La Vulneración de Derechos Humanos como Manifestación de Vulnerabilidad Social Contemporánea

En el panorama actual, a pesar de la universalidad de los derechos humanos, se siguen produciendo situaciones en las que estos son vulnerados en diferentes partes del mundo. Esta vulneración es una manifestación directa de la vulnerabilidad social, especialmente para quienes ya se encuentran en una situación de desventaja. Los Estados deben preocuparse por respetar y proteger los derechos de la ciudadanía, y existen mecanismos internacionales y regionales, así como organizaciones de la sociedad civil, que vigilan el cumplimiento de estos derechos.

Causas de la Vulneración de Derechos Humanos

  • La falta de voluntad política es una de las principales causas.
  • Hechos como la corrupción o la impunidad de los delitos pueden hacer que la vulneración de los derechos humanos se cronifique.
  • Los conflictos armados, emergencias humanitarias o situaciones de inestabilidad política o socioeconómica generan graves vulneraciones de derechos.
  • La pobreza, además de limitar el acceso a derechos fundamentales como la educación y la salud, también reduce la capacidad de las personas para defender su ejercicio.

La violación de los derechos fundamentales pone a quien la sufre en una situación de desventaja a la hora de ejercer sus derechos y sus libertades. Las vulneraciones de derechos humanos siguen ocurriendo en todo el mundo y afectan desproporcionadamente a ciertos grupos. La violencia ejercida contra las mujeres y niñas es una de las formas más extendidas de vulneración de los derechos humanos a nivel global. En países donde gobiernan regímenes dictatoriales o autoritarios, los derechos humanos pasan a un segundo plano. La discriminación racial persiste en diferentes formas y contextos, y la censura, persecución de periodistas y limitación del acceso a información veraz violan el derecho a la libertad de expresión.

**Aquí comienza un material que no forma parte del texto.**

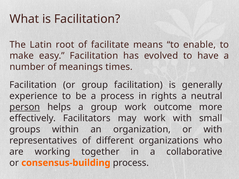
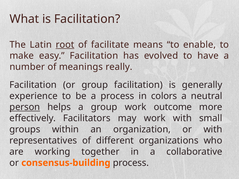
root underline: none -> present
times: times -> really
rights: rights -> colors
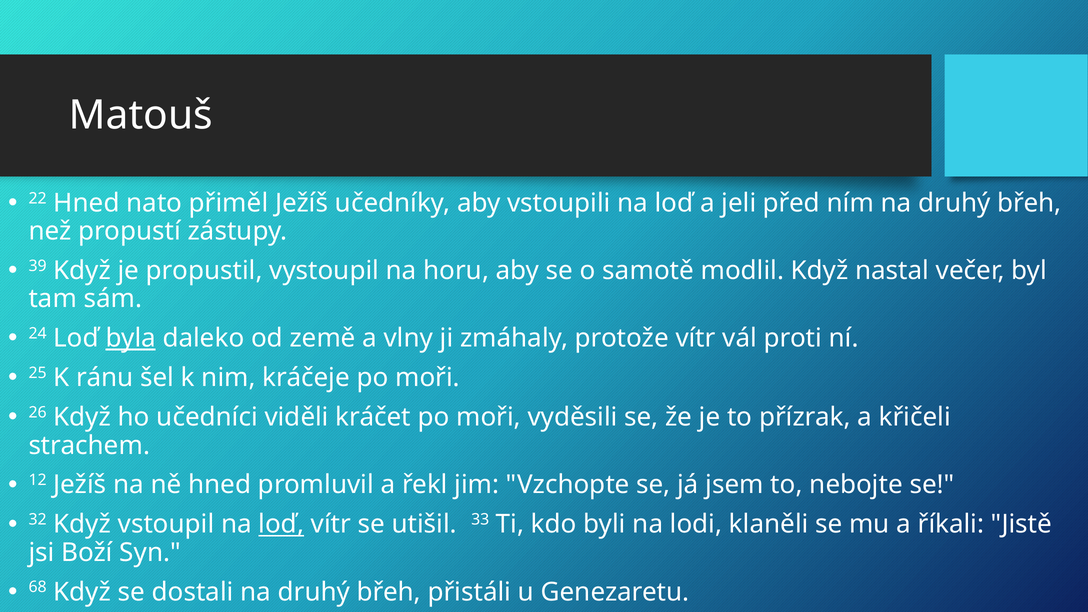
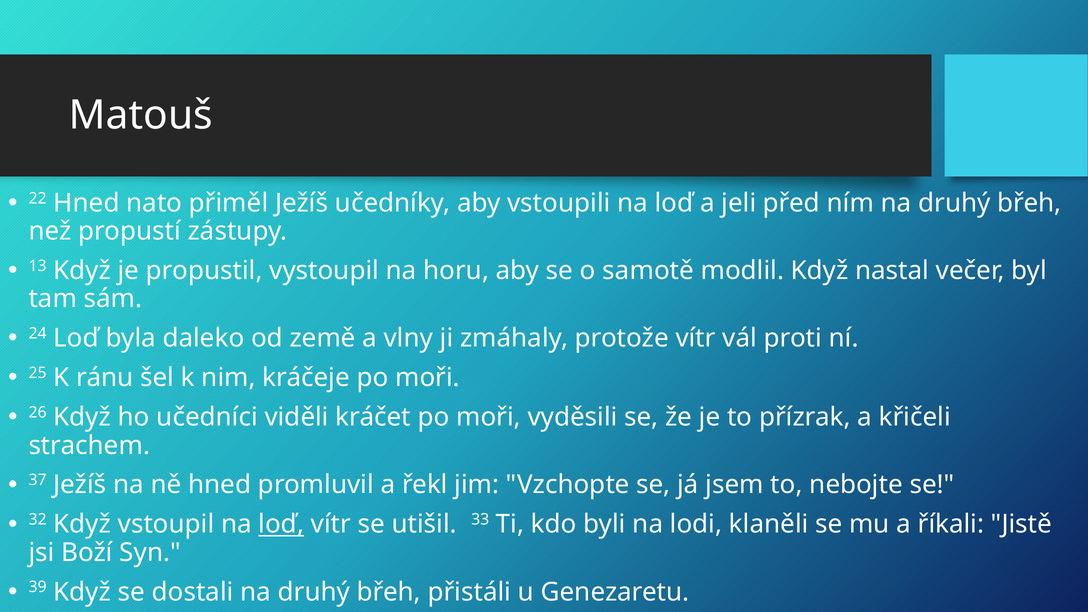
39: 39 -> 13
byla underline: present -> none
12: 12 -> 37
68: 68 -> 39
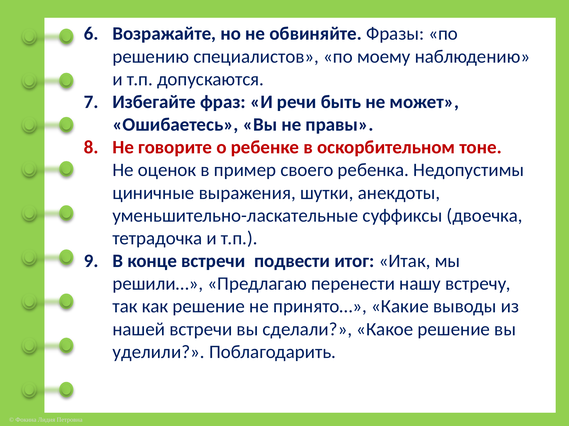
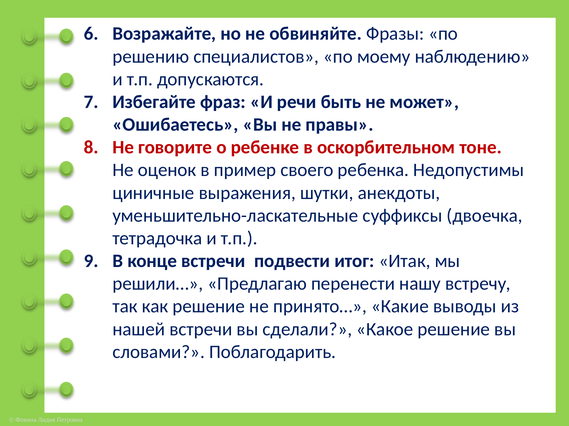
уделили: уделили -> словами
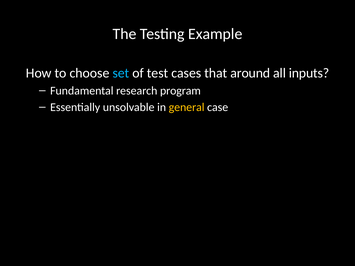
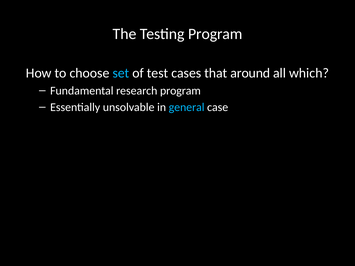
Testing Example: Example -> Program
inputs: inputs -> which
general colour: yellow -> light blue
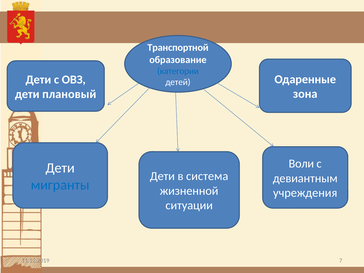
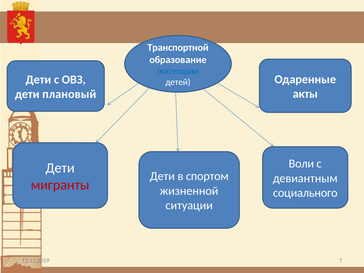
зона: зона -> акты
система: система -> спортом
мигранты colour: blue -> red
учреждения: учреждения -> социального
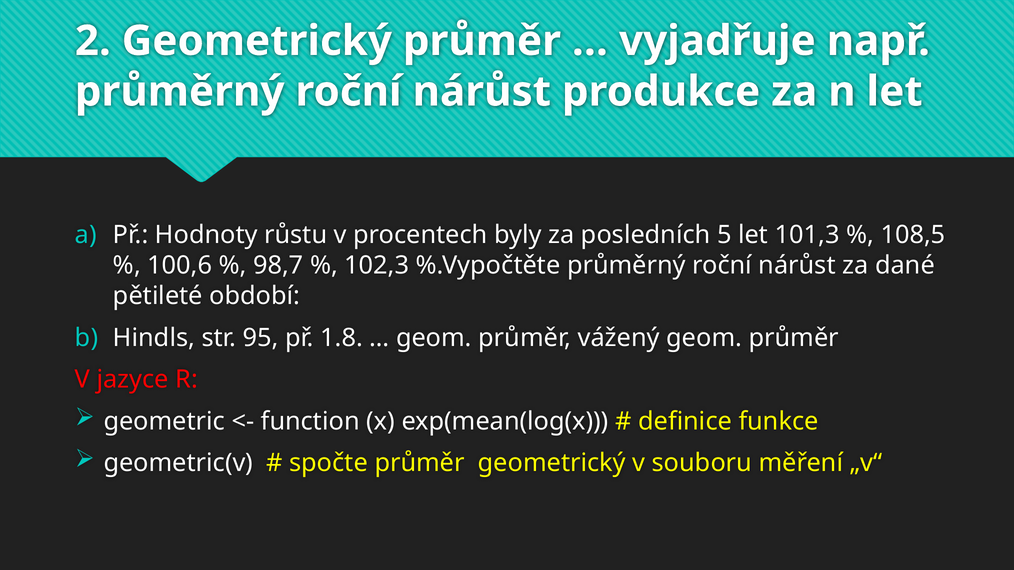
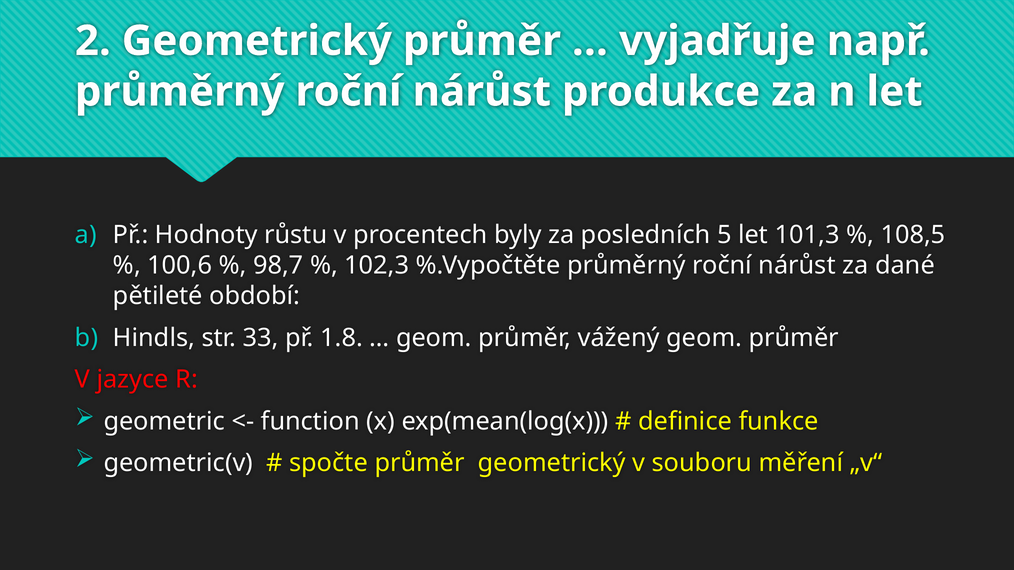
95: 95 -> 33
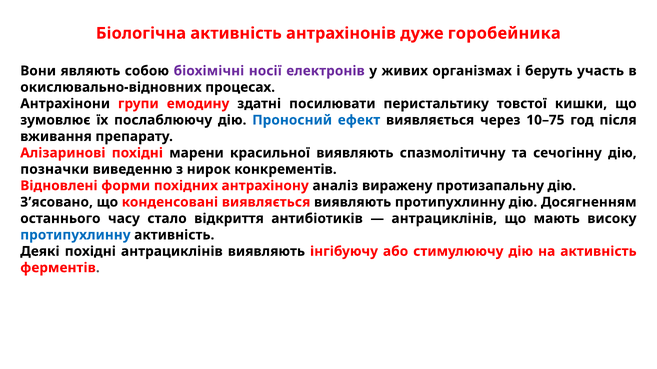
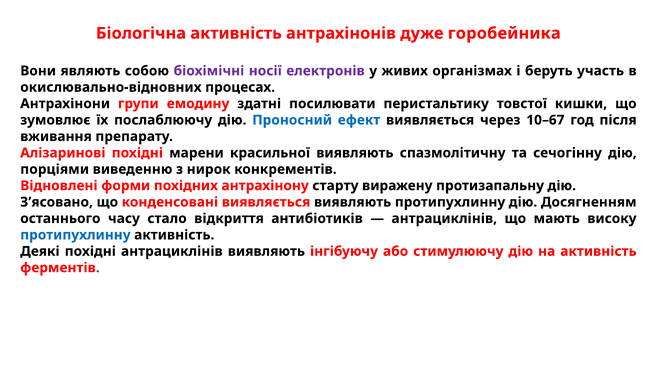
10–75: 10–75 -> 10–67
позначки: позначки -> порціями
аналіз: аналіз -> старту
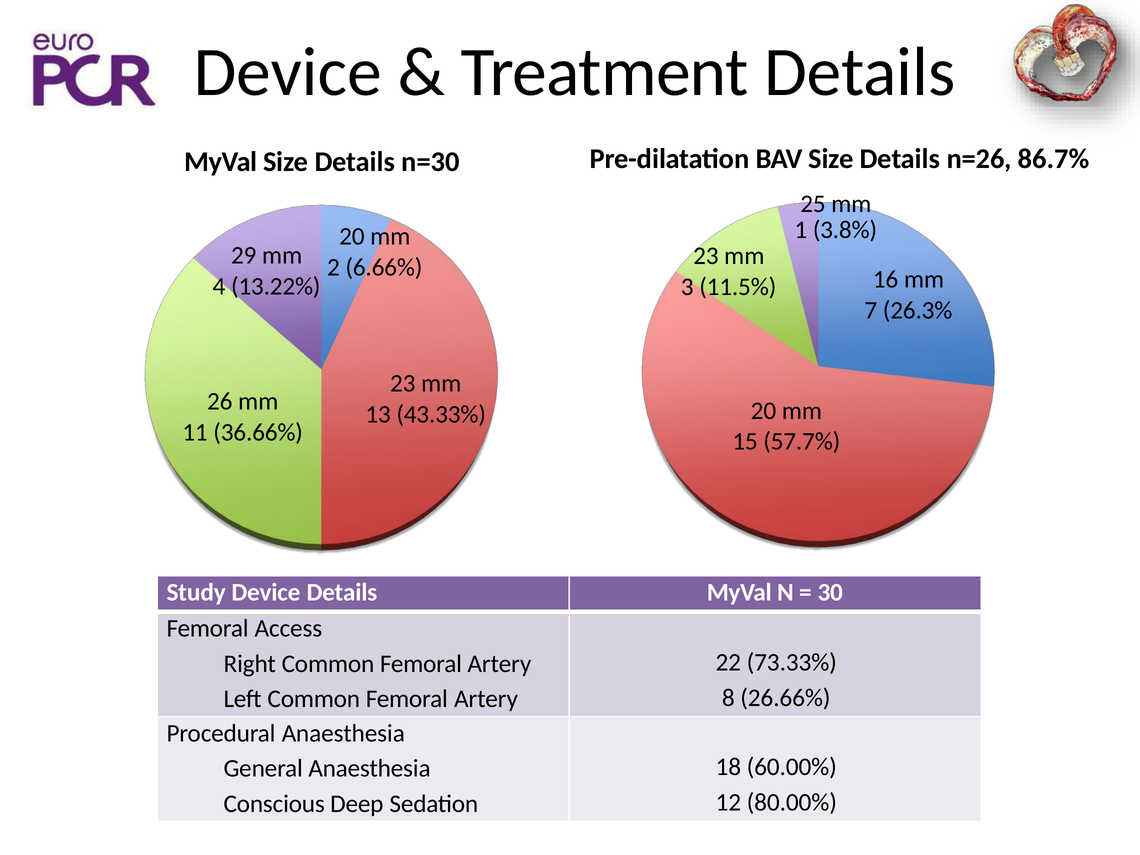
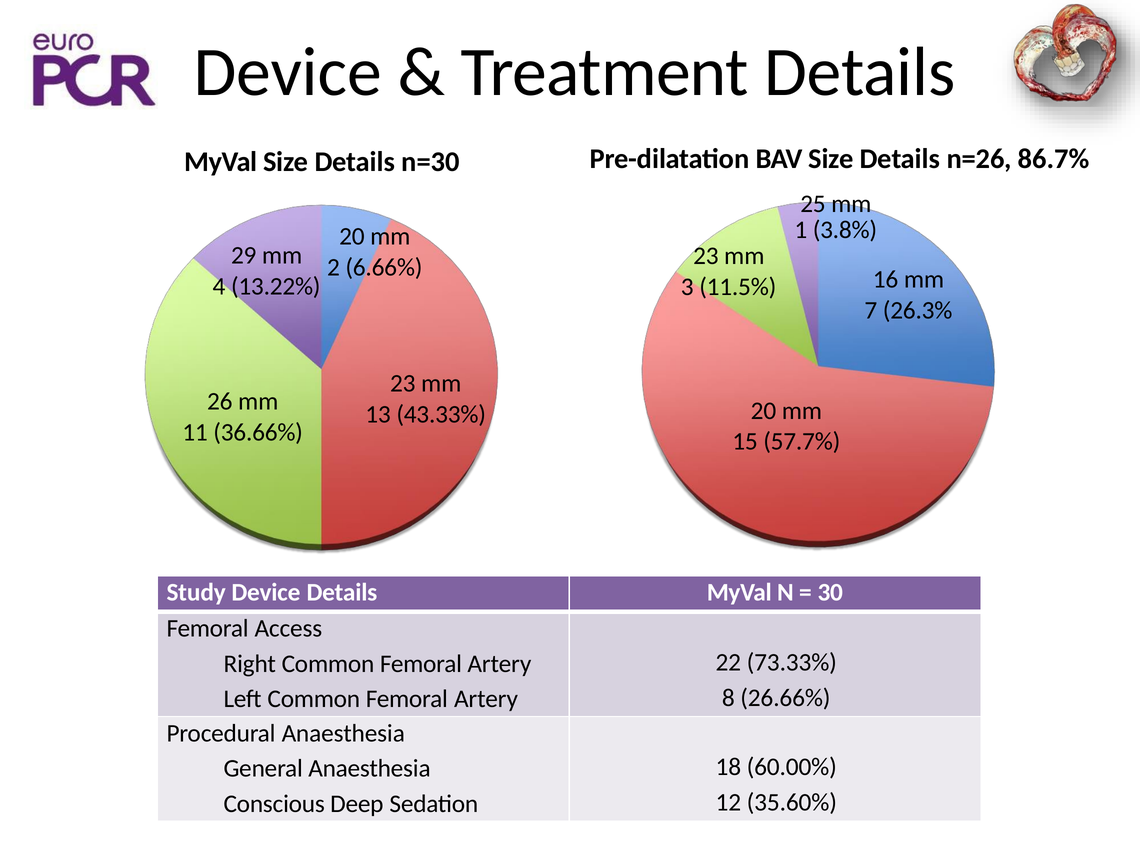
80.00%: 80.00% -> 35.60%
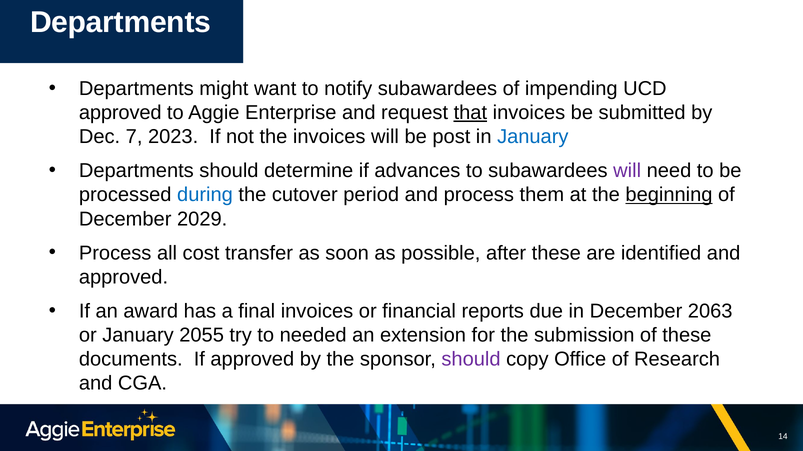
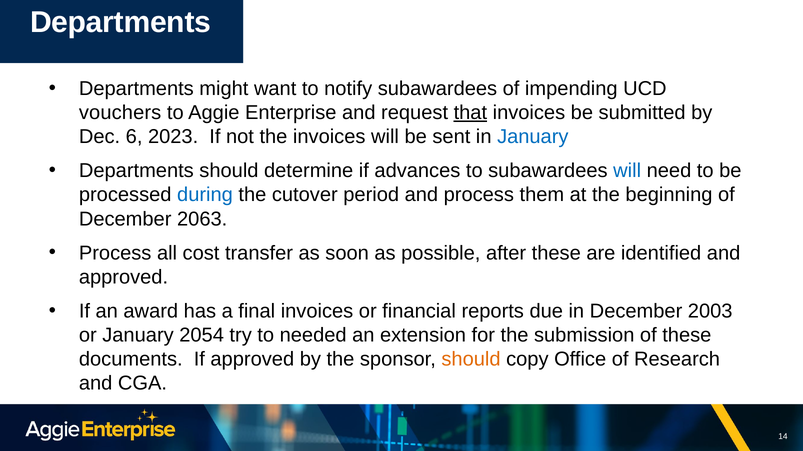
approved at (120, 113): approved -> vouchers
7: 7 -> 6
post: post -> sent
will at (627, 171) colour: purple -> blue
beginning underline: present -> none
2029: 2029 -> 2063
2063: 2063 -> 2003
2055: 2055 -> 2054
should at (471, 360) colour: purple -> orange
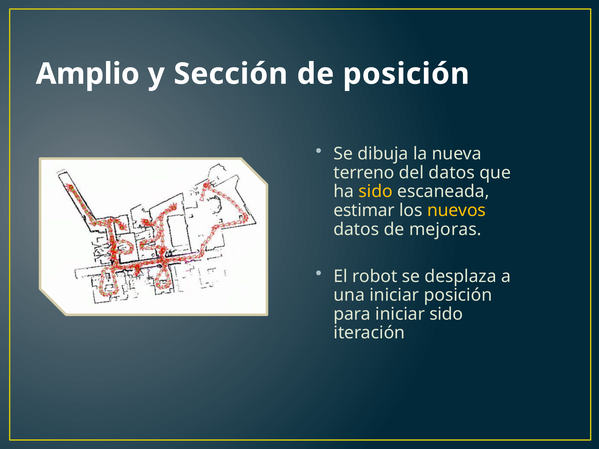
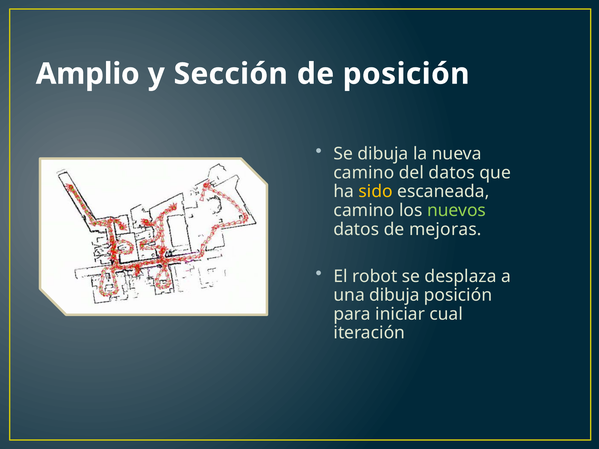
terreno at (364, 173): terreno -> camino
estimar at (364, 211): estimar -> camino
nuevos colour: yellow -> light green
una iniciar: iniciar -> dibuja
iniciar sido: sido -> cual
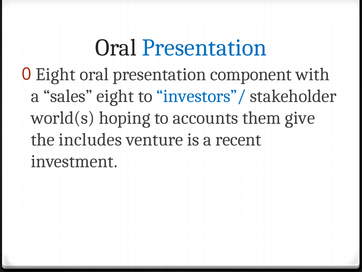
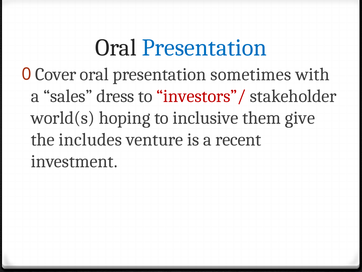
Eight at (56, 74): Eight -> Cover
component: component -> sometimes
sales eight: eight -> dress
investors”/ colour: blue -> red
accounts: accounts -> inclusive
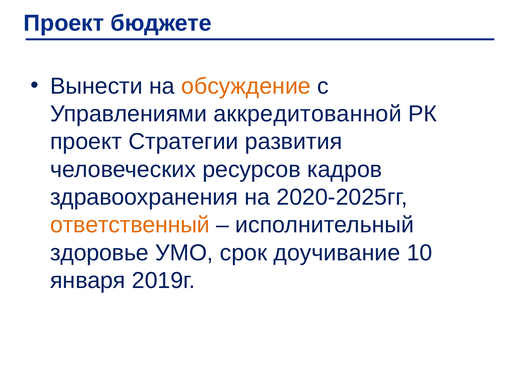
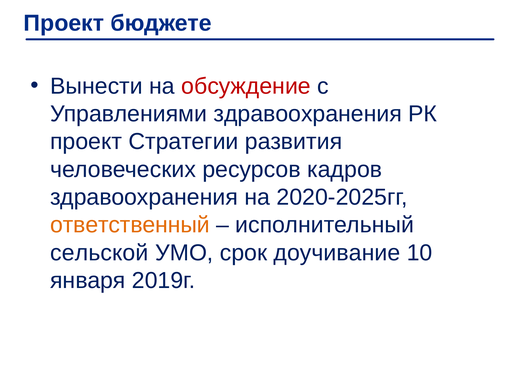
обсуждение colour: orange -> red
Управлениями аккредитованной: аккредитованной -> здравоохранения
здоровье: здоровье -> сельской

#JuevesDeIntegridadPública | Impactos de la corrupción en la vulneración de los derechos humanos

Redefiniendo la Vulnerabilidad: De Debilidad a Capacidad de Conexión

En nuestra vida cotidiana, la palabra "vulnerabilidad" se usa frecuentemente, remitiendo originalmente al daño, pues proviene del latín vulnus (herida). Es por eso que, en el ideario social contemporáneo, nadie aspira a ser percibido como vulnerable. Sin embargo, la palabra vulnerabilidad remite a la capacidad de ser "herible", no al hecho realizado de esa herida. La herida, el riesgo de ser herido, es condición de posibilidad de un tipo de relación interpersonal que aspira a la profundidad, a la "vida buena".

La vulnerabilidad humana podría ser comprendida como la capacidad de ser permeables para dejarse afectar por otros y por otras, por lo otro, por El Otro. Esto significa que se requiere ser vulnerables -como la vida misma nos enseña- para amar, para confiar, para vincularnos, para entregarnos. Desde esta perspectiva, la vulnerabilidad deja de ser meramente una debilidad para transformarse en una facultad esencial que permite la conexión profunda y la construcción de relaciones significativas en la sociedad actual.